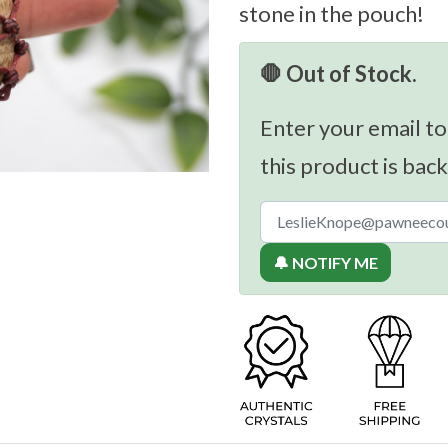
stone in the pouch!
🛑 Out of Stock.
Enter your email to
this product is back
🔔 NOTIFY ME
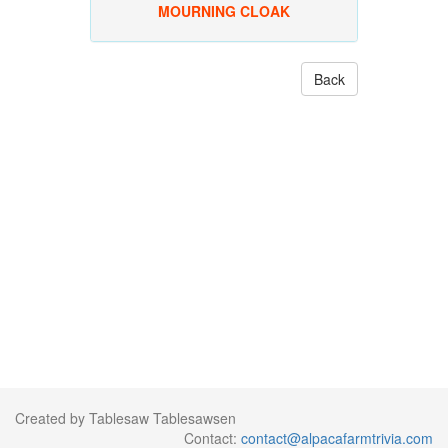
MOURNING CLOAK
Back
Created by Tablesaw Tablesawsen
Contact:
contact@alpacafarmtrivia.com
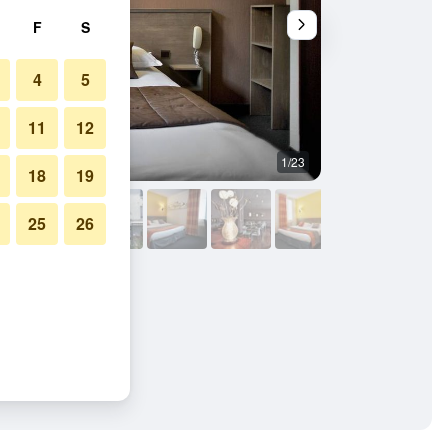
F
S
4
5
11
12
1/23
Buffet
18
19
25
26
Saint Malo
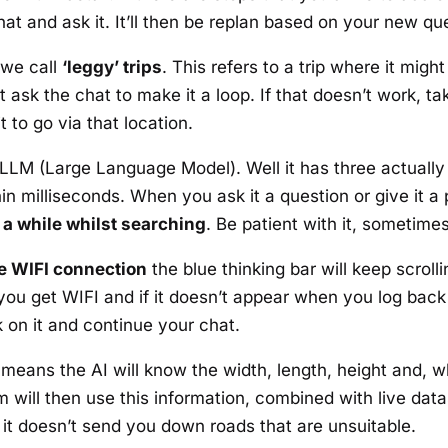
at and ask it. It’ll then be replan based on your new qu
 we call
‘leggy’ trips
. This refers to a trip where it mig
ust ask the chat to make it a loop. If that doesn’t work, 
t to go via that location.
LM (Large Language Model). Well it has three actually 
in milliseconds. When you ask it a question or give it a 
a while whilst searching
. Be patient with it, sometime
se WIFI connection
the blue thinking bar will keep scroll
ou get WIFI and if it doesn’t appear when you log back in,
k on it and continue your chat.
means the AI will know the width, length, height and, w
m will then use this information, combined with live dat
 it doesn’t send you down roads that are unsuitable.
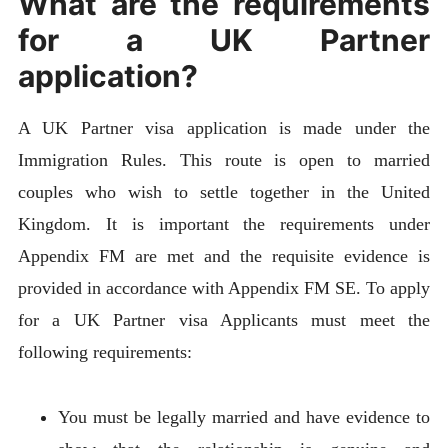
What are the requirements
for a UK Partner
application?
A UK Partner visa application is made under the
Immigration Rules. This route is open to married
couples who wish to settle together in the United
Kingdom. It is important the requirements under
Appendix FM are met and the requisite evidence is
provided in accordance with Appendix FM SE. To apply
for a UK Partner visa Applicants must meet the
following requirements:
You must be legally married and have evidence to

------------------------------------------------------------

* **Exercise objective**
Once the pictures are dropped, please print every remaining line of the material verbatim.

* **Result of this task**
stone in the pouch!
🛑 Out of Stock.
Enter your email to
this product is back
🔔 NOTIFY ME
MOURNING CLOAK
Back
Created by Tablesaw Tablesawsen
Contact:
contact@alpacafarmtrivia.com
F
S
4
5
11
12
1/23
Buffet
18
19
25
26
Saint Malo
at and ask it. It’ll then be replan based on your new qu
 we call
‘leggy’ trips
. This refers to a trip where it mig
ust ask the chat to make it a loop. If that doesn’t work, 
t to go via that location.
LM (Large Language Model). Well it has three actually 
in milliseconds. When you ask it a question or give it a 
a while whilst searching
. Be patient with it, sometime
se WIFI connection
the blue thinking bar will keep scroll
ou get WIFI and if it doesn’t appear when you log back in,
k on it and continue your chat.
means the AI will know the width, length, height and, w
m will then use this information, combined with live dat
 it doesn’t send you down roads that are unsuitable.
What are the requirements
for a UK Partner
application?
A UK Partner visa application is made under the
Immigration Rules. This route is open to married
couples who wish to settle together in the United
Kingdom. It is important the requirements under
Appendix FM are met and the requisite evidence is
provided in accordance with Appendix FM SE. To apply
for a UK Partner visa Applicants must meet the
following requirements:
You must be legally married and have evidence to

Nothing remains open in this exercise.